Roswitha Rissner: The stability index of monomial ideals

The stability index of monomial ideals

Roswitha Rissner, University of Klagenfurt

Abstract: In her 1921 work, Emmy Noether established that every ideal in a Noetherian commutative ring admits an irredundant primary decomposition, that is, it can be written as an intersection of primary ideals. Although such decompositions are not unique, the collection of radicals of the primary components—the set of associated primes of the ideal—is uniquely determined. These associated primes may be viewed as the “building blocks” of the ideal or of the mathematical object it encodes: familiar examples include the prime factors of an integer and the irreducible components of an algebraic variety.

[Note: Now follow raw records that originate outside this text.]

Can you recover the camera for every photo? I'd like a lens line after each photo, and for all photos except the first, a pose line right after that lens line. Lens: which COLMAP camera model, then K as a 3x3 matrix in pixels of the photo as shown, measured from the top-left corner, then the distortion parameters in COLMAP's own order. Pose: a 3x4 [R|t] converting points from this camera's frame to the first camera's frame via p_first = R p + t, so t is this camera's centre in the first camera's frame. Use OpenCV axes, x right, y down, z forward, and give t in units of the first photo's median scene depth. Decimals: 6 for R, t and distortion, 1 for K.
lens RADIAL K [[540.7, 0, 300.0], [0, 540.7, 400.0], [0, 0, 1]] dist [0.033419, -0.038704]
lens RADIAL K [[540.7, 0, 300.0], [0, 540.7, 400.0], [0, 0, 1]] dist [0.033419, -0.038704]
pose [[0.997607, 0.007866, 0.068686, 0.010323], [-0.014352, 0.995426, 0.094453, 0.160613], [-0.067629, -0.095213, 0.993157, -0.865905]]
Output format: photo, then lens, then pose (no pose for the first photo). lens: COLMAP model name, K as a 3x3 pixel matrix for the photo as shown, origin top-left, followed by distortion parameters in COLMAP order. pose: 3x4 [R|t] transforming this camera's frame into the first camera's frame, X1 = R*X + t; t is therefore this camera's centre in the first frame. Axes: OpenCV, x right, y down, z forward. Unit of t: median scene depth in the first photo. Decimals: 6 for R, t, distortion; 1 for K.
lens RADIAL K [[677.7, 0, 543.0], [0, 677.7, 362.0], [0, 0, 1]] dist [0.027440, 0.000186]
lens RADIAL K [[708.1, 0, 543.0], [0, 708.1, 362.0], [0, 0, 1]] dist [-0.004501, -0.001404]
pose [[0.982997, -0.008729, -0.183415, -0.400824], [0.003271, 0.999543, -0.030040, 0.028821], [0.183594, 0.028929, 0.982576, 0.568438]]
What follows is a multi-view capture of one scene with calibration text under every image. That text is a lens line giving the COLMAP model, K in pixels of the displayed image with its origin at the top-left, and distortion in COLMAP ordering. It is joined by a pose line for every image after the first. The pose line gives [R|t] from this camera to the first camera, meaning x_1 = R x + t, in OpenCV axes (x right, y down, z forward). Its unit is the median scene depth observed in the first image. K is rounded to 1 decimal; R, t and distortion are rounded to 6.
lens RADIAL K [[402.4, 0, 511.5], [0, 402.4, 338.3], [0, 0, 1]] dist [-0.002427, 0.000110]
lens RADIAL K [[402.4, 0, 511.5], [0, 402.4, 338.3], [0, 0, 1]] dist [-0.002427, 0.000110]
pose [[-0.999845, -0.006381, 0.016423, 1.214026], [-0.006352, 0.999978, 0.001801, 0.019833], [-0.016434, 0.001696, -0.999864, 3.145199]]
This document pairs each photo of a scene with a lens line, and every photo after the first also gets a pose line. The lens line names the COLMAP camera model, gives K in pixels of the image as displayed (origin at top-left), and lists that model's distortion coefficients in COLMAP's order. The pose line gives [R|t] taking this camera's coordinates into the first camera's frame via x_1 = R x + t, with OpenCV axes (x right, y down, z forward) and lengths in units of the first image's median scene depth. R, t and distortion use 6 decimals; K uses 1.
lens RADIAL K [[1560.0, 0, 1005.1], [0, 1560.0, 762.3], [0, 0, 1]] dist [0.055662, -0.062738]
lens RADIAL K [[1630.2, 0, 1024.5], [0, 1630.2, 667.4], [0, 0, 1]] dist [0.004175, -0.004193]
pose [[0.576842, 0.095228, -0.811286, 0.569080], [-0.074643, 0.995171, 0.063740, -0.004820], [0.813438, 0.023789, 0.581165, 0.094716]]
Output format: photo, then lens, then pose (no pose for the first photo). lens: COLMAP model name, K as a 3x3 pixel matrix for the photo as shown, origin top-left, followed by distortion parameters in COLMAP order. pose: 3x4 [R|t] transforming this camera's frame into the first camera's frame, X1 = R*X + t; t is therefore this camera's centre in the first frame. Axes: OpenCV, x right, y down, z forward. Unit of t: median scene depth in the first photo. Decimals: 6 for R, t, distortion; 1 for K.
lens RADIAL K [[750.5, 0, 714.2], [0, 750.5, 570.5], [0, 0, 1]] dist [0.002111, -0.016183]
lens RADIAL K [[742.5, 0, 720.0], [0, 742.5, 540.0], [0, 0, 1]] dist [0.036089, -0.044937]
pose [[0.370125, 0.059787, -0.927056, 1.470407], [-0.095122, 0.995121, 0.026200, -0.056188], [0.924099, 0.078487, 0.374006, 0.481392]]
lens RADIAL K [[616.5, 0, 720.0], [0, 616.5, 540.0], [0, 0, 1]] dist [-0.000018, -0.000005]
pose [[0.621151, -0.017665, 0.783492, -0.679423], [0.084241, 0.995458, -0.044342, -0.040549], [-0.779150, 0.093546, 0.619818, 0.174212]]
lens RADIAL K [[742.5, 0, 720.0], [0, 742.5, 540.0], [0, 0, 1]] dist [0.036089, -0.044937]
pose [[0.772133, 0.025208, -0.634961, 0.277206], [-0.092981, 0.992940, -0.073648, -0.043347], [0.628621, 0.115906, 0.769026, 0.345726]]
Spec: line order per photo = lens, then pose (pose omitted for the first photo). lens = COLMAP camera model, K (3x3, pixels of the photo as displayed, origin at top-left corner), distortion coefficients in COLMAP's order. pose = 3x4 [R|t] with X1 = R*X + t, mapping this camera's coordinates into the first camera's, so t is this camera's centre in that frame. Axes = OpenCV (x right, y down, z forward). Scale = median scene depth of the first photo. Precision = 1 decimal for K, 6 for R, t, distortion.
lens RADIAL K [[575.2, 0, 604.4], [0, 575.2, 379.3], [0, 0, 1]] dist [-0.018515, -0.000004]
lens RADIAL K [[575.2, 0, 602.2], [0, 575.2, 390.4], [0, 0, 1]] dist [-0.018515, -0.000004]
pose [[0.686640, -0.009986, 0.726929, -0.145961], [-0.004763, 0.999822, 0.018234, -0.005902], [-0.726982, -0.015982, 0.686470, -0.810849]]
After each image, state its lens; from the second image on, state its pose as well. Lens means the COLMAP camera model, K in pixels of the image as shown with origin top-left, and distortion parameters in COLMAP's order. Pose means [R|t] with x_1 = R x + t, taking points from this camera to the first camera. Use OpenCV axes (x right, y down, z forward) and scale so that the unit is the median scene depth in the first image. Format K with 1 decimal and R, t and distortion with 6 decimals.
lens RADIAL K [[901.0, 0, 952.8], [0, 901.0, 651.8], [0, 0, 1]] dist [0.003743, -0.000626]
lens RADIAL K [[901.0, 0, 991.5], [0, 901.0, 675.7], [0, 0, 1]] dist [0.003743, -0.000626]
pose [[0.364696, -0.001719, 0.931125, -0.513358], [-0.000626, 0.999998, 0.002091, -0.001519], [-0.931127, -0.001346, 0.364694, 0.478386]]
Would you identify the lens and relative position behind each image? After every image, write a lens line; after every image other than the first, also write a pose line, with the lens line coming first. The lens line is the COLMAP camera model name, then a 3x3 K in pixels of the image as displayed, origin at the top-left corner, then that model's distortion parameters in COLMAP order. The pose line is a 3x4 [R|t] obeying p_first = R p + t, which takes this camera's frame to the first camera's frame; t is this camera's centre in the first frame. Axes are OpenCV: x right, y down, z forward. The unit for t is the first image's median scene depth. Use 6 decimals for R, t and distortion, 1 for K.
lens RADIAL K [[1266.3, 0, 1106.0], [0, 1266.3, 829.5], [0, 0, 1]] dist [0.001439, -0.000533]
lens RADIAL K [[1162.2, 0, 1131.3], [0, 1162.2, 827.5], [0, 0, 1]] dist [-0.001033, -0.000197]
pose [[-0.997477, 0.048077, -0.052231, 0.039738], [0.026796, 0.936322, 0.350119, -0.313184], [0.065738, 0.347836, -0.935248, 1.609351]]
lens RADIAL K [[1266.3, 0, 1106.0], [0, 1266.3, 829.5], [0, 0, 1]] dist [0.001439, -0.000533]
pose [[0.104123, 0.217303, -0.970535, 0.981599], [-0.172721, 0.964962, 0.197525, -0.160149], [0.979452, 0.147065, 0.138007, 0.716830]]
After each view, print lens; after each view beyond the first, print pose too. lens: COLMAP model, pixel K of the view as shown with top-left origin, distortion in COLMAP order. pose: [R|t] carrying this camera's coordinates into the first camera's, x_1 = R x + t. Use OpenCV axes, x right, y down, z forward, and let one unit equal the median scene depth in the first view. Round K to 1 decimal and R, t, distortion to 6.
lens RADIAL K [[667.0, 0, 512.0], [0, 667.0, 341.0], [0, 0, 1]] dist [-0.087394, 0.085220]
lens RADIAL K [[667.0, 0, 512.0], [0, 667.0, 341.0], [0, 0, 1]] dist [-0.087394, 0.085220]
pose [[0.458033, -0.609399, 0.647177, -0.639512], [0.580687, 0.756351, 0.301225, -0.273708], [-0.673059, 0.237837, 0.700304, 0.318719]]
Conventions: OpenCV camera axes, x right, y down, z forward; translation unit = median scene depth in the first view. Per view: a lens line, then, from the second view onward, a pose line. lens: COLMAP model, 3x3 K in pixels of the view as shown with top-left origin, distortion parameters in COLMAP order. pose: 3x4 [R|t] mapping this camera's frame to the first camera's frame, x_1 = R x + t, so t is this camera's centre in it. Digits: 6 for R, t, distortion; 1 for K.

We differentiate between two types of associated primes, the minimal and the embedded ones. While the minimal primes are stable under exponentiation, the embedded primes behave erratically. Despite this volatility, a theorem of Brodmann (1979) guarantees eventual stabilization and the power at which the stabilization occurs is called the stability index.

This talk surveys known results on the stability index, with an emphasis on monomial ideals, and reports on ongoing joint work with Jutta Rath. Monomial ideals play an important role in combinatorial commutative algebra. For example, the minimal vertex covers of a (simple, undirected) graph define a monomial ideal $I$---the cover ideal---whose associated primes are in one-to-one correspondence to the edges of the graph. The associated primes of powers of the cover ideal are intrinsically connected to coloring properties of the graph.